Emergency assistance. The IMF can provide emergency financial assistance to a member facing balance of payments difficulties caused by a natural disaster. Emergency assistance is available through outright purchases, usually limited to 25 percent of quota, provided that the member is cooperating with the IMF to find a solution to its payments problems.
In 1995, the policy on emergency assistance was expanded to cover countries emerging from political turmoil, civil unrest, or armed international conflict that are unable to implement regular IMF-supported programs because of damage to their institutional and administrative capacity. In addition to the quick-disbursing emergency financial assistance, the IMF also provides macroeconomic policy advice and technical assistance designed to restore the country’s ability to implement policy.
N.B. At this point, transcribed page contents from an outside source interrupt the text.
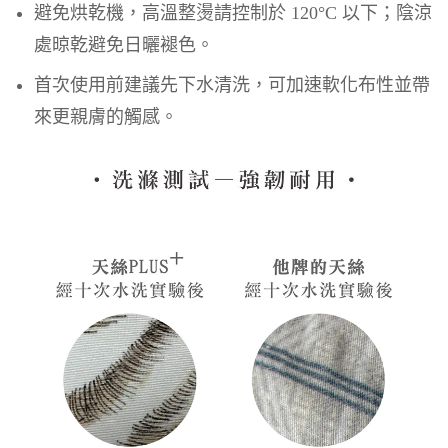
避免烘乾機，高溫整燙請控制於 120°C 以下；陰涼
處晾乾避免日曬褪色。
首次使用前建議先下水清洗，可加速軟化布性並帶
來更親膚的觸感。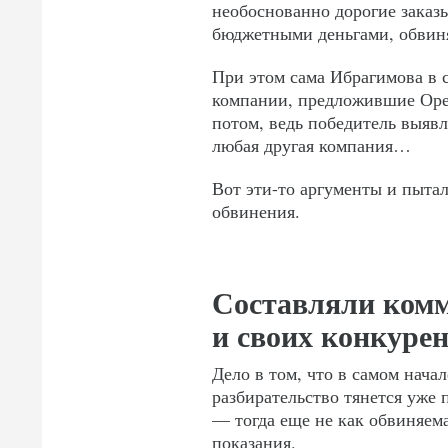
необоснованно дорогие заказ
бюджетными деньгами, обви
При этом сама Ибрагимова в 
компании, предложившие Оре
потом, ведь победитель выявля
любая другая компания…
Вот эти-то аргументы и пытал
обвинения.
Составляли комм
и своих конкуре
Дело в том, что в самом начал
разбирательство тянется уже 
— тогда еще не как обвиняема
показания.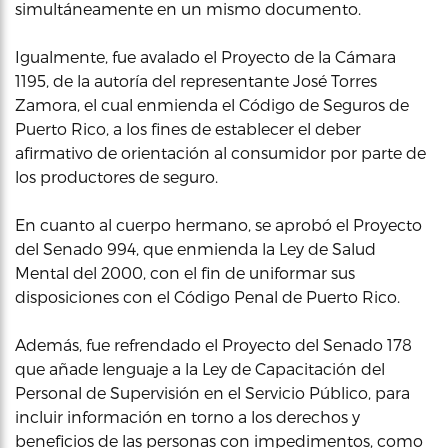
simultáneamente en un mismo documento.
Igualmente, fue avalado el Proyecto de la Cámara
1195, de la autoría del representante José Torres
Zamora, el cual enmienda el Código de Seguros de
Puerto Rico, a los fines de establecer el deber
afirmativo de orientación al consumidor por parte de
los productores de seguro.
En cuanto al cuerpo hermano, se aprobó el Proyecto
del Senado 994, que enmienda la Ley de Salud
Mental del 2000, con el fin de uniformar sus
disposiciones con el Código Penal de Puerto Rico.
Además, fue refrendado el Proyecto del Senado 178
que añade lenguaje a la Ley de Capacitación del
Personal de Supervisión en el Servicio Público, para
incluir información en torno a los derechos y
beneficios de las personas con impedimentos, como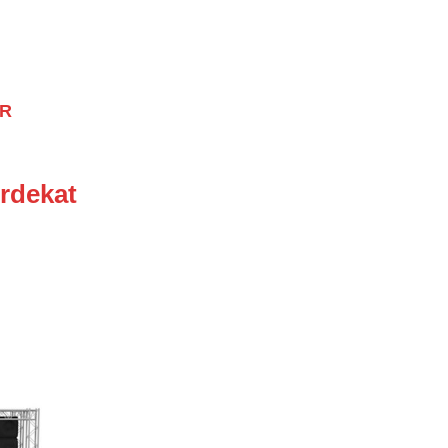
OR
rdekat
In April 1999, the Executive Board discussed ways to enhance assistance to postconflict countries and agreed on steps to improve the terms of emergency financial assistance to postconflict countries. It also agreed that the IMF, in implementing its strategy on overdue financial obligations, would take into account the special difficulties faced by postconflict countries in arrears.
During 1998/99, the IMF provided emergency post-conflict assistance totaling SDR 19 million to the Republic of Congo and Sierra Leone, and emergency assistance totaling SDR 202 million to help Bangladesh, the Dominican Republic, Haiti, Honduras, and St. Kitts and Nevis cope with natural disasters.